(Beginning of PASSAGE)

The LPC guide was key in actually finding the start of the Santa Paula Trail that makes its way to the summit and beyond. One follows the road along the eastern edge of the avocado farm, through a locked gate onto ranch lands, then a series of connecting use trails and old roads leads to the hillside where the trail starts, marked by a small cairn. At some time in the past one can imagine that this trail had a real starting point accessible to the general public, but it seems to have fallen into disuse. Still, the trail is used enough to maintain a decent tread that can be followed through the grass and chaparral-covered hillsides.

I followed the route for more than two hours, winding its way above the coastal fog and the Santa Clara River Valley, and eventually along the SE Ridge of the peak. A dilapidated sign marks a junction with the Santa Paula Canyon Trail, the other, longer access route from the west and north. A short distance up from this junction is the summit of Santa Paula where I arrived around 8:30a. The summit affords sweeping views of the Pacific Ocean (when not obscured by fog) to the south, a long stretch of the Santa Paula Ridge to the west, and the higher mountains of the Sespe Condor Sanctuary that lies to the north. A register found in an ammo box dated to 1982.

(End of PASSAGE)

§ PROBLEM REQUIREMENTS
Reproduce the trail account word for word from "The LPC guide" to "and chaparral-covered hillsides.". Work from the trail account alone.

(Beginning of INFORMATION SHOWN)

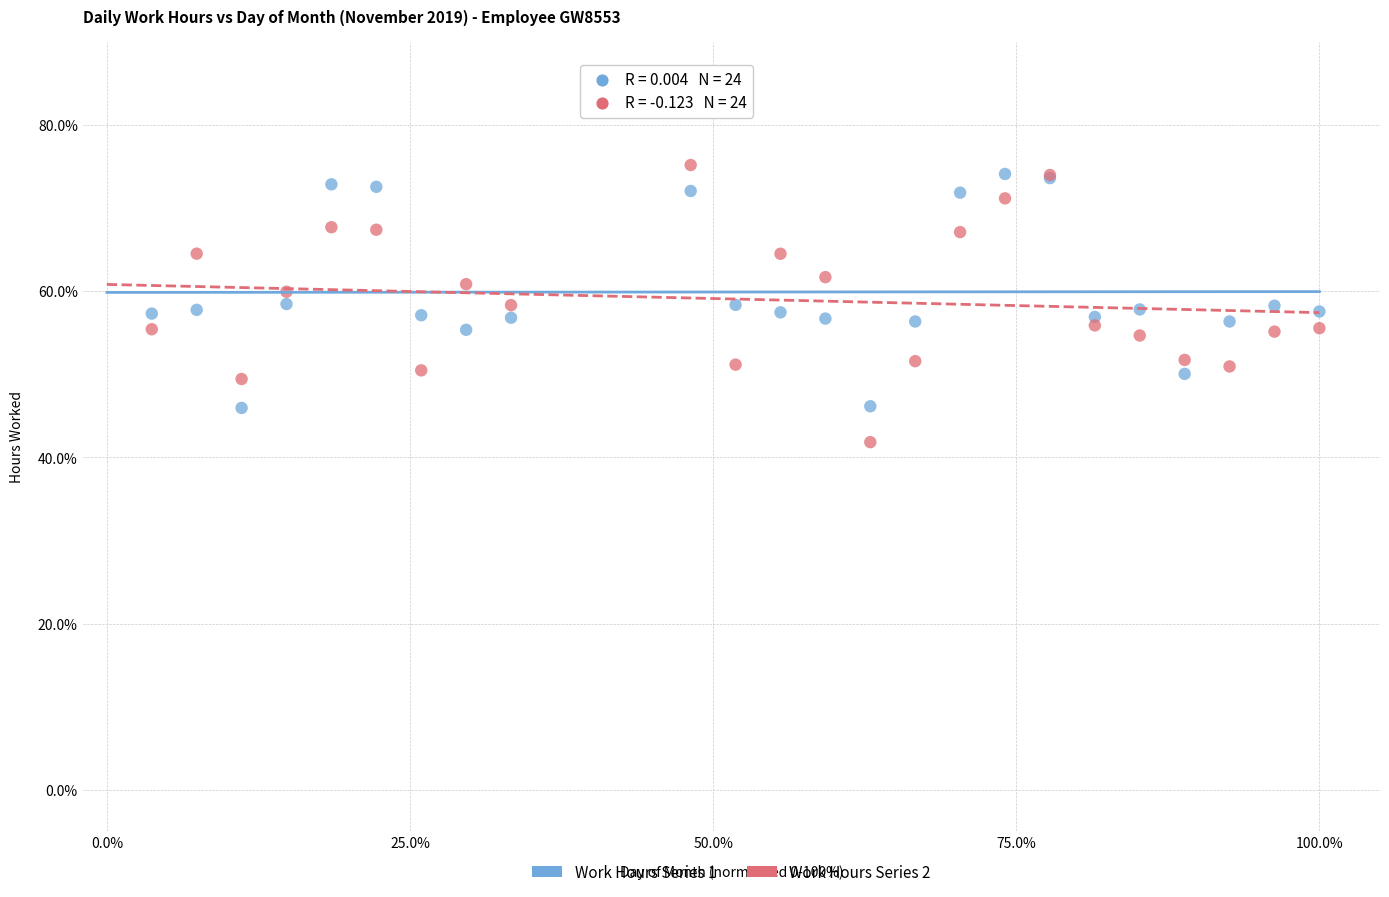

Which series reaches the minimum Y coordinate?

Work Hours Series 2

(End of INFORMATION SHOWN)

§ RESULT OF THE EXERCISE
The LPC guide was key in actually finding the start of the Santa Paula Trail that makes its way to the summit and beyond. One follows the road along the eastern edge of the avocado farm, through a locked gate onto ranch lands, then a series of connecting use trails and old roads leads to the hillside where the trail starts, marked by a small cairn. At some time in the past one can imagine that this trail had a real starting point accessible to the general public, but it seems to have fallen into disuse. Still, the trail is used enough to maintain a decent tread that can be followed through the grass and chaparral-covered hillsides.